Voorzitter op vrijdag: "Inzetten op educatieve communicatie, digitalisering en alternatieve geschillenoplossing, daarin valt nog bijzonder veel te winnen"
Deontologie-advies Advies 365
Artikel 2 van het reglement betreffende het overleggen van briefwisseling tussen advocaten - een brief waarbij een advocaat overeenkomstig artikel 737 Gerechtelijk Wetboek aan een andere advocaat zijn stukken meedeelt, verliest in principe zijn vertrouwelijk karakter, ook wanneer de brief niet uitdrukkelijk het niet-vertrouwelijk karakter vermeldt - een brief die vertrouwelijke elementen vermengt met niet-vertrouwelijke moet vertrouwelijk blijven.
Dominique Dombret
Merve Köse
Vraag
Meester X (balie A) zendt op 14 november 2007 aan meester Y (balie B) een brief waarin zij meester Y begroet als tegenstrever en waarin zij haar stukken meedeelt.

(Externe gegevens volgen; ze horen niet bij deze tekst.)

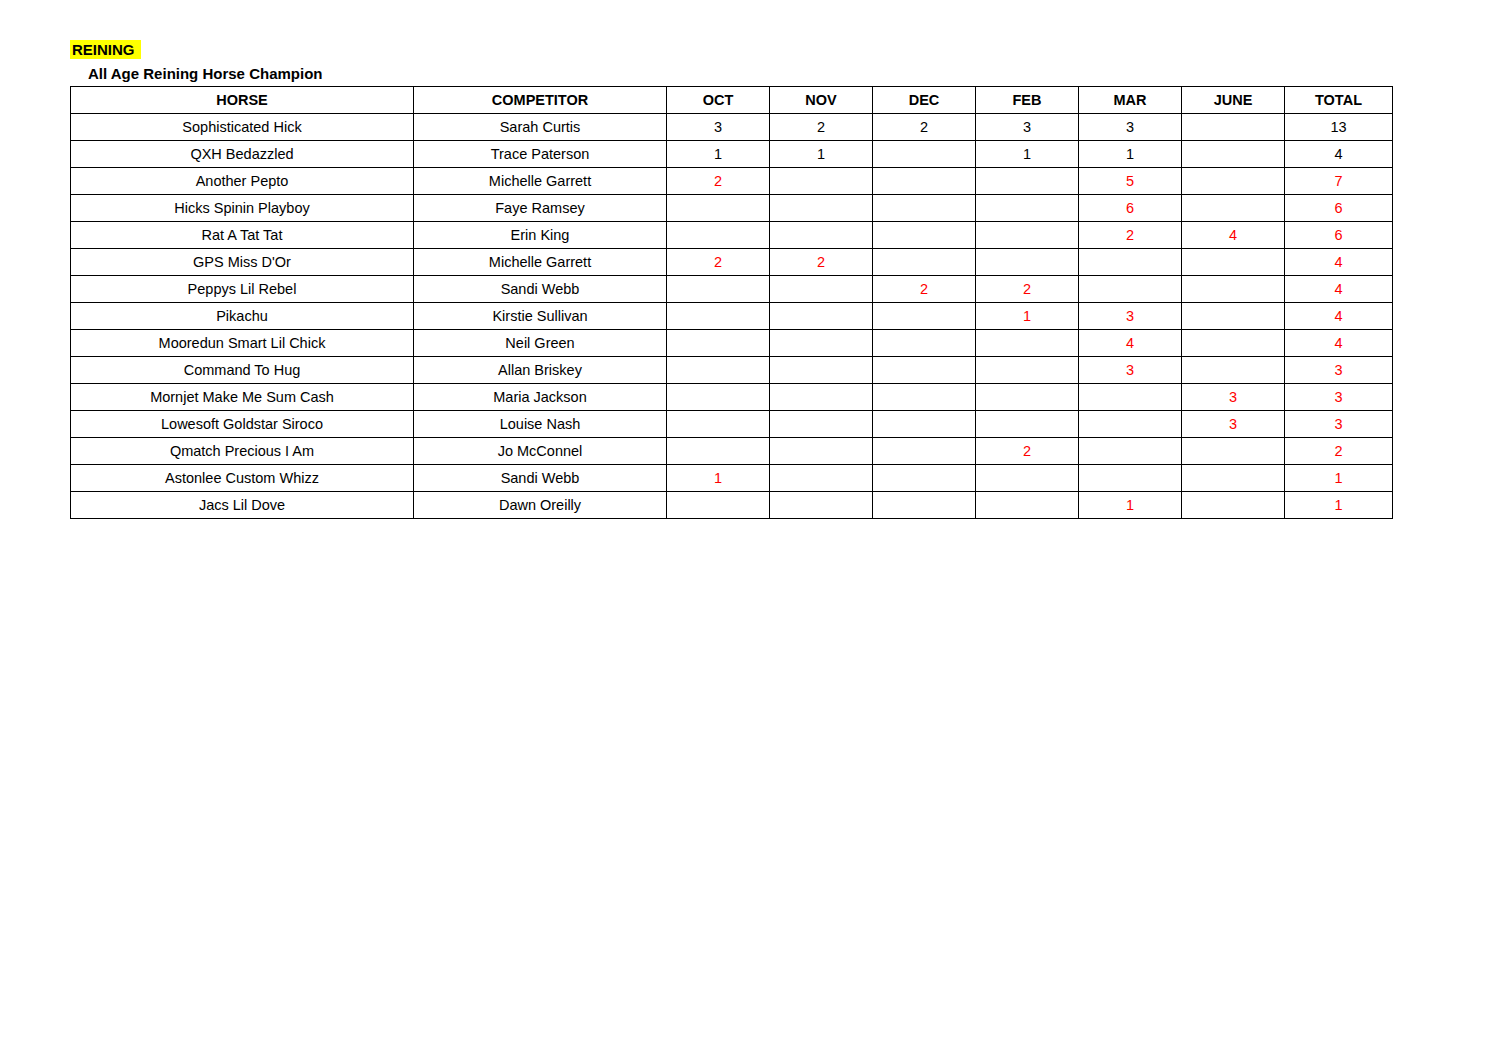REINING
All Age Reining Horse Champion
| HORSE | COMPETITOR | OCT | NOV | DEC | FEB | MAR | JUNE | TOTAL |
| --- | --- | --- | --- | --- | --- | --- | --- | --- |
| Sophisticated Hick | Sarah Curtis | 3 | 2 | 2 | 3 | 3 | | 13 |
| QXH Bedazzled | Trace Paterson | 1 | 1 | | 1 | 1 | | 4 |
| Another Pepto | Michelle Garrett | 2 | | | | 5 | | 7 |
| Hicks Spinin Playboy | Faye Ramsey | | | | | 6 | | 6 |
| Rat A Tat Tat | Erin King | | | | | 2 | 4 | 6 |
| GPS Miss D'Or | Michelle Garrett | 2 | 2 | | | | | 4 |
| Peppys Lil Rebel | Sandi Webb | | | 2 | 2 | | | 4 |
| Pikachu | Kirstie Sullivan | | | | 1 | 3 | | 4 |
| Mooredun Smart Lil Chick | Neil Green | | | | | 4 | | 4 |
| Command To Hug | Allan Briskey | | | | | 3 | | 3 |
| Mornjet Make Me Sum Cash | Maria Jackson | | | | | | 3 | 3 |
| Lowesoft Goldstar Siroco | Louise Nash | | | | | | 3 | 3 |
| Qmatch Precious I Am | Jo McConnel | | | | 2 | | | 2 |
| Astonlee Custom Whizz | Sandi Webb | 1 | | | | | | 1 |
| Jacs Lil Dove | Dawn Oreilly | | | | | 1 | | 1 |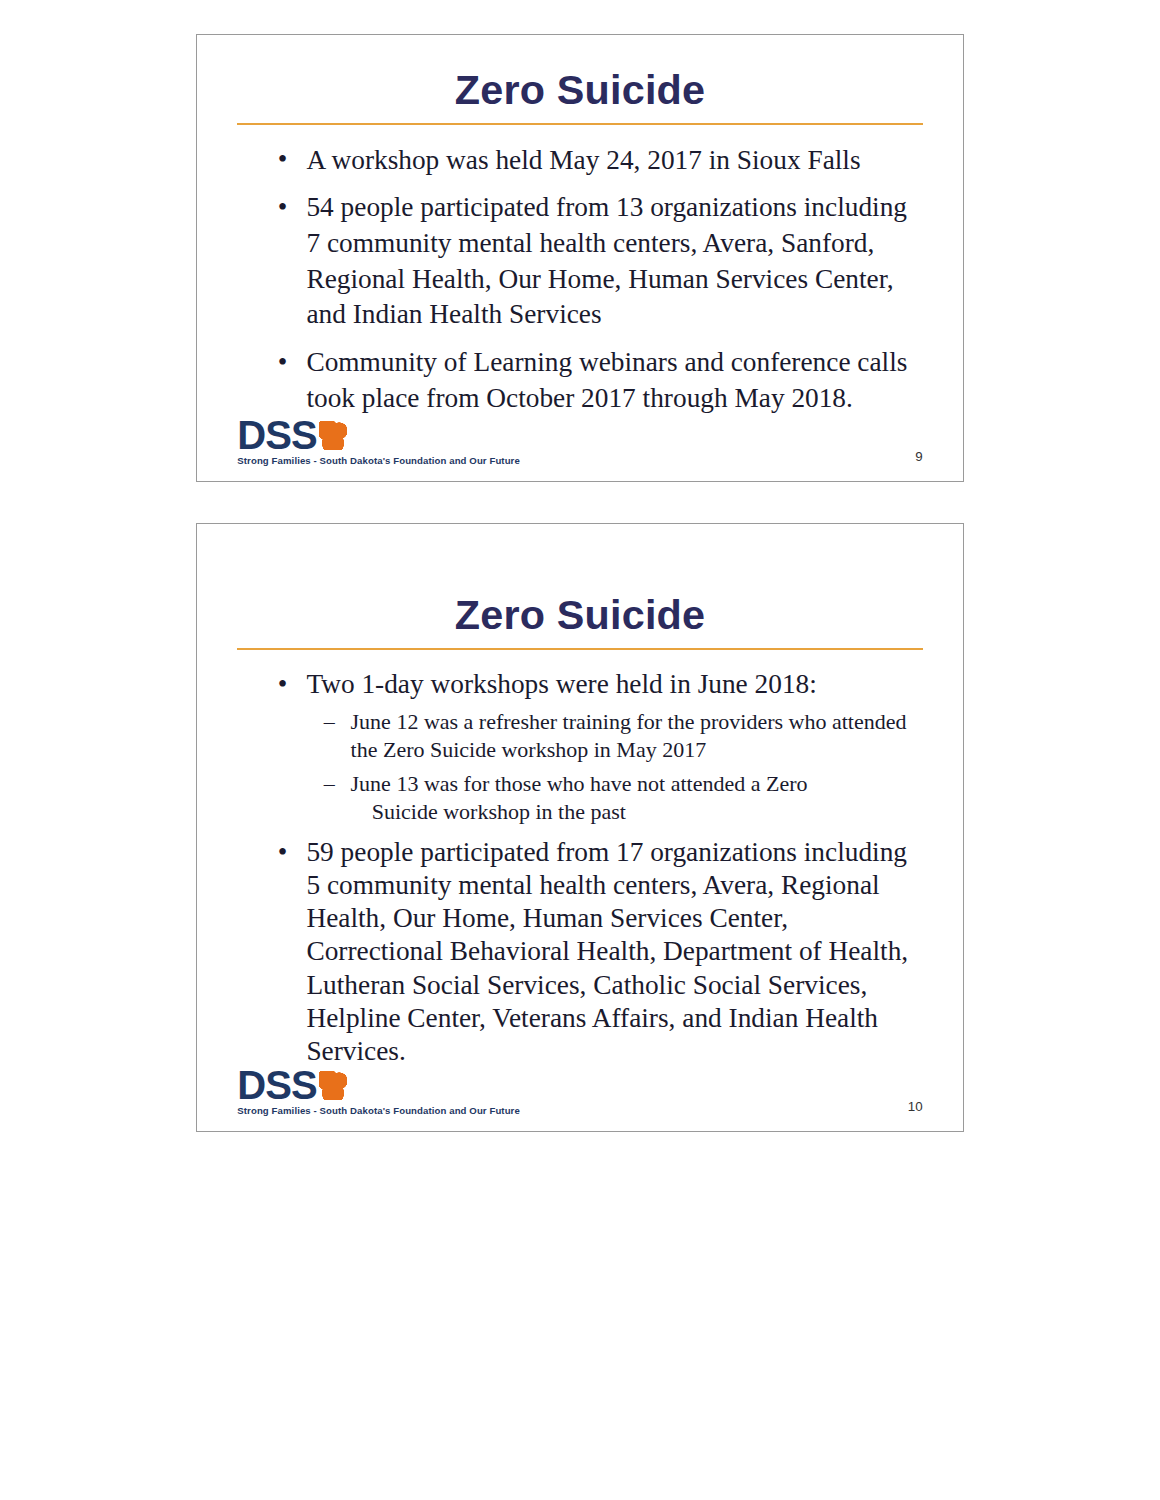Zero Suicide
A workshop was held May 24, 2017 in Sioux Falls
54 people participated from 13 organizations including 7 community mental health centers, Avera, Sanford, Regional Health, Our Home, Human Services Center, and Indian Health Services
Community of Learning webinars and conference calls took place from October 2017 through May 2018.
DSS Strong Families - South Dakota's Foundation and Our Future
9
Zero Suicide
Two 1-day workshops were held in June 2018:
June 12 was a refresher training for the providers who attended the Zero Suicide workshop in May 2017
June 13 was for those who have not attended a Zero Suicide workshop in the past
59 people participated from 17 organizations including 5 community mental health centers, Avera, Regional Health, Our Home, Human Services Center, Correctional Behavioral Health, Department of Health, Lutheran Social Services, Catholic Social Services, Helpline Center, Veterans Affairs, and Indian Health Services.
DSS Strong Families - South Dakota's Foundation and Our Future
10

Daarnaast gaat zij in deze brief ook in op een verzoek van meester Y om nogmaals ter plaatse te gaan. Zij schrijft dat zij er, om redenen die zij in de brief nader uiteenzet, niet in gelooft dat de cliënte van meester Y toch nog ter plaatse zou willen komen.

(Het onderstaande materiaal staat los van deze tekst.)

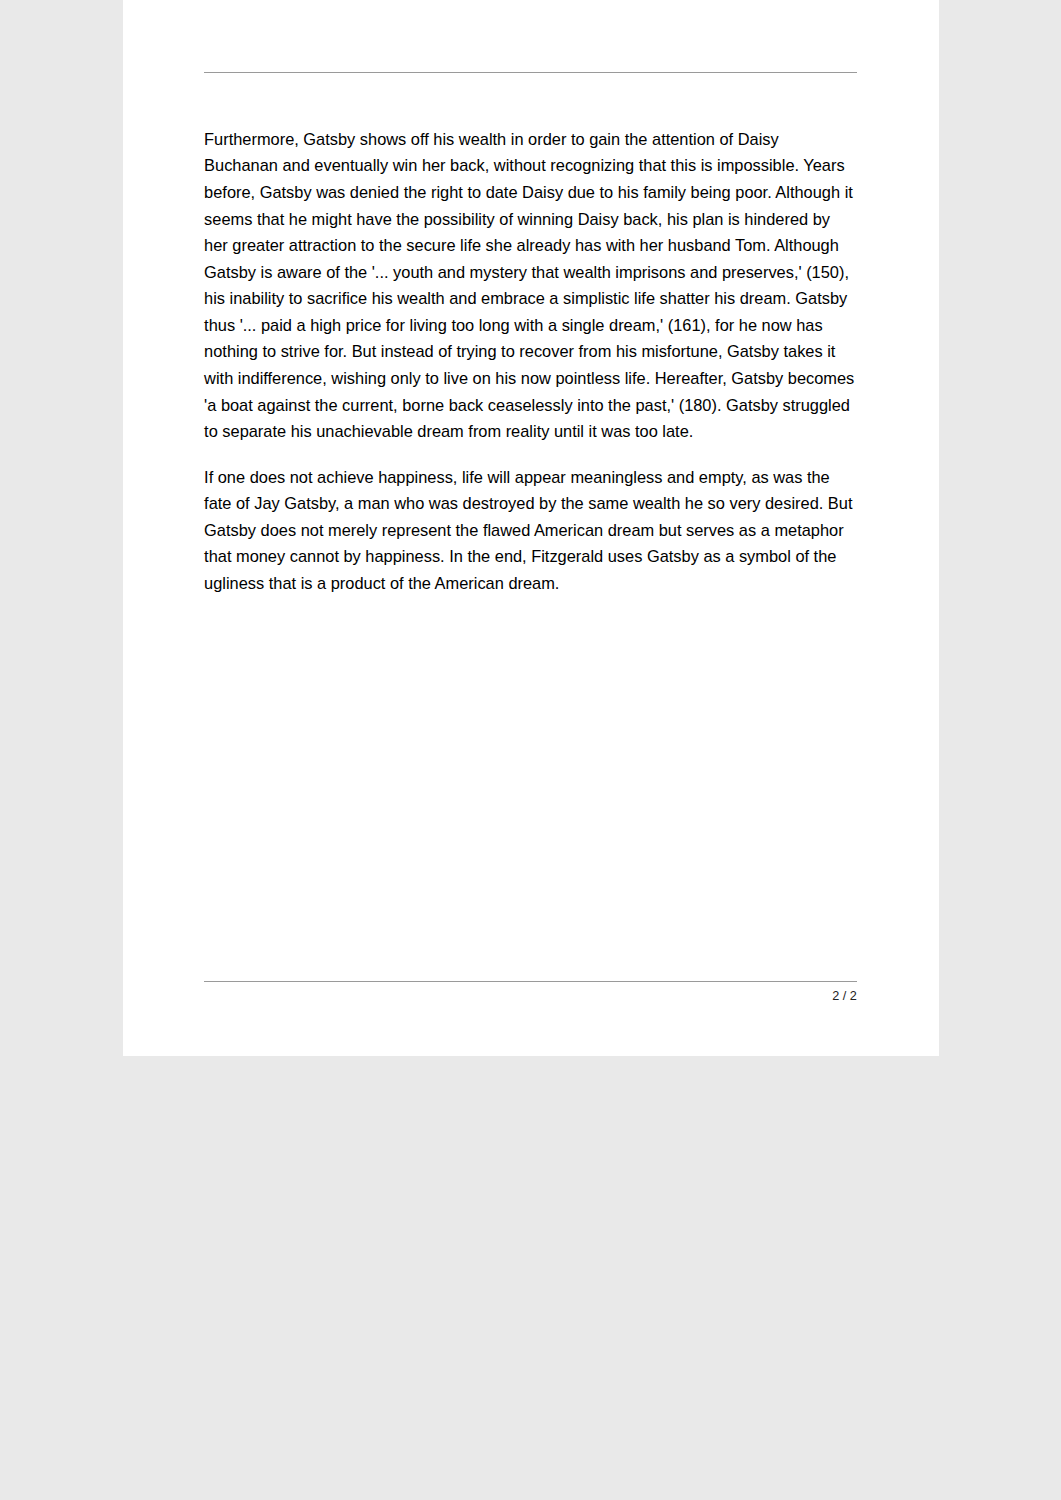Furthermore, Gatsby shows off his wealth in order to gain the attention of Daisy Buchanan and eventually win her back, without recognizing that this is impossible. Years before, Gatsby was denied the right to date Daisy due to his family being poor. Although it seems that he might have the possibility of winning Daisy back, his plan is hindered by her greater attraction to the secure life she already has with her husband Tom. Although Gatsby is aware of the '... youth and mystery that wealth imprisons and preserves,' (150), his inability to sacrifice his wealth and embrace a simplistic life shatter his dream. Gatsby thus '... paid a high price for living too long with a single dream,' (161), for he now has nothing to strive for. But instead of trying to recover from his misfortune, Gatsby takes it with indifference, wishing only to live on his now pointless life. Hereafter, Gatsby becomes 'a boat against the current, borne back ceaselessly into the past,' (180). Gatsby struggled to separate his unachievable dream from reality until it was too late.
If one does not achieve happiness, life will appear meaningless and empty, as was the fate of Jay Gatsby, a man who was destroyed by the same wealth he so very desired. But Gatsby does not merely represent the flawed American dream but serves as a metaphor that money cannot by happiness. In the end, Fitzgerald uses Gatsby as a symbol of the ugliness that is a product of the American dream.
2 / 2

De brief bevat geen enkele specifieke vermelding over het al dan niet vertrouwelijke karakter ervan.
Meester Y wil de brief in rechte voorleggen en meent dat de brief niet vertrouwelijk is. Meester X betwist dit.
Meester Y steunt zich op artikel 2, eerste lid, 1. van het reglement betreffende het overleggen van briefwisseling tussen advocaten.
Advies
Artikel 2 van het reglement vermeldt welke brieven tussen advocaten (die krachtens artikel 1 in principe vertrouwelijk zijn) het vertrouwelijke karakter verliezen. Een van deze brieven is “elke mededeling die een akte van rechtspleging uitmaakt of vervangt”.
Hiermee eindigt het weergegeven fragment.